La société Inter Service Organisation, Isor, spécialisée dans le nettoyage et l'entretien industriel , intervient dans toute la France et emploie plus de 5000 salariés.

Elle applique à son personnel la convention collective nationale des entreprises de propreté et des services associés.

Suivant contrat de travail à durée indéterminée à temps partiel, à compter du 13 décembre 2016 elle a recruté Mme [S] [Z], reconnue travailleur handicapée depuis le 12 mai 2016, en qualité d'assistante administrative d'agence, statut Employé (Classification E A1) pour une durée mensuelle de 86,67 heures, réparties hebdomadairement du lundi au vendredi de 8h30 à 12h30 rémunérée à concurrence de 867,56 € brut servi en 13 fractions mensuelles.

Mme [Z] a été placée en arrêt de travail pour maladie le 2 juillet 2018 et n'a plus repris son activité professionnelle.

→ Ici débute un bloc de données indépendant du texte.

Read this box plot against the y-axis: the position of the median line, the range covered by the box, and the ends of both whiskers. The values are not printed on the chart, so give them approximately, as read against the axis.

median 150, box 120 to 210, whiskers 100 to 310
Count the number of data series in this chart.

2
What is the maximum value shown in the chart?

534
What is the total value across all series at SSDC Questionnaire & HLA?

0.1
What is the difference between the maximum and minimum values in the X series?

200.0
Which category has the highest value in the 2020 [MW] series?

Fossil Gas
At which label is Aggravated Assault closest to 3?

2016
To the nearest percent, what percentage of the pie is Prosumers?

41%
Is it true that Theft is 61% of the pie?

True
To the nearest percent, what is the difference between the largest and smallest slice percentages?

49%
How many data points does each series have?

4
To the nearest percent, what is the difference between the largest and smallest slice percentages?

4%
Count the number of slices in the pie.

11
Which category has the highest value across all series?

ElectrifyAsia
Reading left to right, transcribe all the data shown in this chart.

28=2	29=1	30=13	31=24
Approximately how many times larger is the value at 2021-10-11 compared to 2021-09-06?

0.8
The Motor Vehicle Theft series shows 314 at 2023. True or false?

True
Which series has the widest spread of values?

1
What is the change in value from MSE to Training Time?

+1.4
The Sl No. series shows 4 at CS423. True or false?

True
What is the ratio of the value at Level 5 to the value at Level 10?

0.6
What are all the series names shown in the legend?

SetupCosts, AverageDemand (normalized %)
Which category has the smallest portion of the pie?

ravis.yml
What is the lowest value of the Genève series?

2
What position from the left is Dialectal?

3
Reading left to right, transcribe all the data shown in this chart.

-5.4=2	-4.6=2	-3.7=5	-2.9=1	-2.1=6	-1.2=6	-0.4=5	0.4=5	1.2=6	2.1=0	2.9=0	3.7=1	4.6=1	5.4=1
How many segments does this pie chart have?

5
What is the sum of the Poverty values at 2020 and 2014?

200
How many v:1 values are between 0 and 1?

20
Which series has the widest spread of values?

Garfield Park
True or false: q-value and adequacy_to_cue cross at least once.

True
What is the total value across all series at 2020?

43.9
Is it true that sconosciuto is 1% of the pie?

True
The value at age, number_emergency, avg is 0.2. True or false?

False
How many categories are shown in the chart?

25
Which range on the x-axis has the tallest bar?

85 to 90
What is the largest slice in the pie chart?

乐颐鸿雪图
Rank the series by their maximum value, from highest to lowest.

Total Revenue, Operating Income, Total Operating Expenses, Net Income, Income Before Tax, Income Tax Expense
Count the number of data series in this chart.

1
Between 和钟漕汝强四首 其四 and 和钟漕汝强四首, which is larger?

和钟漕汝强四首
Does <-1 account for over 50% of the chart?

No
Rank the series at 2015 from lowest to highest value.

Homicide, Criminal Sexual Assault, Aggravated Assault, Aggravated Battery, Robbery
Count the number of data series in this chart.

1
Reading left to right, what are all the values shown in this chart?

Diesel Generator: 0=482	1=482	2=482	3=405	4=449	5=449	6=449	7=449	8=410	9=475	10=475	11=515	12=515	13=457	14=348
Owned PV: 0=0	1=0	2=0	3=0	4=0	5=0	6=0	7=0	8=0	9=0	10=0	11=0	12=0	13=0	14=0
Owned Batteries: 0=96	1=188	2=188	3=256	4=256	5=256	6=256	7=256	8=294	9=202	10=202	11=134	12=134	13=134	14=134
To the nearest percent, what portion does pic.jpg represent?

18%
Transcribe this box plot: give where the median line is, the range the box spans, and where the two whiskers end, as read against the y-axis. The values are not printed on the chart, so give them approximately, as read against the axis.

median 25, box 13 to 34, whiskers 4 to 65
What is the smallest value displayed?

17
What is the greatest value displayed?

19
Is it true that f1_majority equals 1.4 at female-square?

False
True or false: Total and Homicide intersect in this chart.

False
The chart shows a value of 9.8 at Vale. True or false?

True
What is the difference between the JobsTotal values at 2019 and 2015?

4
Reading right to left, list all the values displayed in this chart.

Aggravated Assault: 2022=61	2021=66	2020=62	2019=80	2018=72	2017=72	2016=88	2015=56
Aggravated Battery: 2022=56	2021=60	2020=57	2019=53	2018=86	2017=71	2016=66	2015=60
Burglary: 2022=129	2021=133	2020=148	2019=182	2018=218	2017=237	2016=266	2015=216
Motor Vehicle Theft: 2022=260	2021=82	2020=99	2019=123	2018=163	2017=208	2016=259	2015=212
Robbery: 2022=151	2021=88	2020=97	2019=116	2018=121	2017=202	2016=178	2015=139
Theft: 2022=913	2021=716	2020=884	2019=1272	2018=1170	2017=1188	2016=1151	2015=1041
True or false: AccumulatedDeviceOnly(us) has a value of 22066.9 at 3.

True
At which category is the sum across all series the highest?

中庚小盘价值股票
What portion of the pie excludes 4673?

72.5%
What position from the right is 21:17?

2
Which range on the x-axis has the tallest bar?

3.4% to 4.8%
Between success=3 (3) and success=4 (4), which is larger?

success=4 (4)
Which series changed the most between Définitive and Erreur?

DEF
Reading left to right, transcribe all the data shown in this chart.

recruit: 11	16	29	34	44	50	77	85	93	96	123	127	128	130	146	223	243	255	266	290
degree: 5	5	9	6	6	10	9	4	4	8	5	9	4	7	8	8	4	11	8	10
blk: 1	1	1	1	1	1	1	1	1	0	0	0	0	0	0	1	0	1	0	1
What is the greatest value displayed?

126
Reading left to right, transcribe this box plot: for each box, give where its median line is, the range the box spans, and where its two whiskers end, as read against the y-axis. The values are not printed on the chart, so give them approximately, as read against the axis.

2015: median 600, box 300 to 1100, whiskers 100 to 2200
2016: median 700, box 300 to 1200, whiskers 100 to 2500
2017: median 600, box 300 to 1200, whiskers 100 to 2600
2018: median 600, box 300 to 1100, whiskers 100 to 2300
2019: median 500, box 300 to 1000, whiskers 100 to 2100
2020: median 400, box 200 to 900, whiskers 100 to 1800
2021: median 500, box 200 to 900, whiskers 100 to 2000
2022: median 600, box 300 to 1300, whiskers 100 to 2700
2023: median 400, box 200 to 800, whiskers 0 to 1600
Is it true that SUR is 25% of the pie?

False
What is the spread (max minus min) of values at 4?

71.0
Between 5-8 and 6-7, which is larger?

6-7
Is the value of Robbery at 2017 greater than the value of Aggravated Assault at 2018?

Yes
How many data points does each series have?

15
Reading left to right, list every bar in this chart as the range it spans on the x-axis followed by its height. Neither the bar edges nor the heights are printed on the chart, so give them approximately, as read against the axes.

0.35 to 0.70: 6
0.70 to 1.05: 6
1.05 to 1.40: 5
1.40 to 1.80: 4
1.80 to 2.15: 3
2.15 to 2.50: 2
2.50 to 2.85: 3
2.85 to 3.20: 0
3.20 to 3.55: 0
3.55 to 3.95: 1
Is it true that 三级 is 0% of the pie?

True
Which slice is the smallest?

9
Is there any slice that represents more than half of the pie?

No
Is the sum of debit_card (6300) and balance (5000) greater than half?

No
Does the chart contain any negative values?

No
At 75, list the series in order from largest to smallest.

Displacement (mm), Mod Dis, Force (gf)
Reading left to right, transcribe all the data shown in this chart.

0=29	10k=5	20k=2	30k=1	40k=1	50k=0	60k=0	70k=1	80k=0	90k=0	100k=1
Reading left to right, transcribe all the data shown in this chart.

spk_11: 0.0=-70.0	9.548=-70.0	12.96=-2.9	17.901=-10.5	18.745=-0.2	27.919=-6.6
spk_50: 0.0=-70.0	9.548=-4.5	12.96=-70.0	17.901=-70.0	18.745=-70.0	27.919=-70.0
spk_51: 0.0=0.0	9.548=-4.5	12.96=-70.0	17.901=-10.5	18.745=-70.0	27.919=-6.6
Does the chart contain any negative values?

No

Par requête du 4 avril 2019, elle a saisi le conseil de prud'hommes de Marseille d'une demande de résiliation judiciaire de son contrat de travail reprochant à l'employeur de lui avoir fait assumer une charge de travail disproportionnée et d'avoir refusé de lui attribuer le titre correspondant à ses missions ainsi que le salaire en découlant.

A l'issue d'une visite médicale de reprise du 10 mars 2020, le médecin du travail a conclu à l'inaptitude de la salariée à son poste de travail, précisant que son état de santé faisait obstacle à tout reclassement dans l'emploi.

Par courrier du 22 avril 2020, Mme [Z] a été licenciée pour inaptitude physique non professionnelle.

Par jugement du 27 mai 2021, le conseil de prud'hommes de Marseille a débouté Mme [Z] de l'ensemble de ses demandes et l'a condamnée aux entiers dépens.

Mme [Z] a relevé appel de ce jugement le 25 juin 2021 par déclaration adressée au greffe par voie électronique.

Aux termes de ses conclusions d'appelante n°2 notifiées par voie électronique le 17 octobre 2023 auxquelles il convient de se reporter pour l'exposé détaillé des moyens soutenus, Mme [Z] demande à la cour de :

Infirmer le jugement du 27 mai 2021;

Statuant à nouveau

- constater que la classification appliquée à Mme [Z] (statut employé - classification EA1) ne correspond pas aux fonctions réellement exercées;

- constater qu'en réalité Mme [Z] occupait le poste d'Assistante commerciale Région Sud-Est voire même de Responsable commerciale Sud-Est;

A titre principal

- constater que la classification conventionnelle applicable à Mme [Z] est le statut employé - EA4;

- fixer le salaire moyen de Mme [Z] à la somme de 1.232,96 € brut;

- condamner la société Isor à payer à Mme [Z] la somme de 5.277,21 € brut à titre de rappels de salaire outre 527,72 € brut de congés payés afférents;

- condamner la société Isor à payer à Mme [Z] la somme de 500,95 € brut de rappels de prime de 13ème mois pour les mois de décembre 2017 et 2018 outre 50 € brut de congés payés afférents.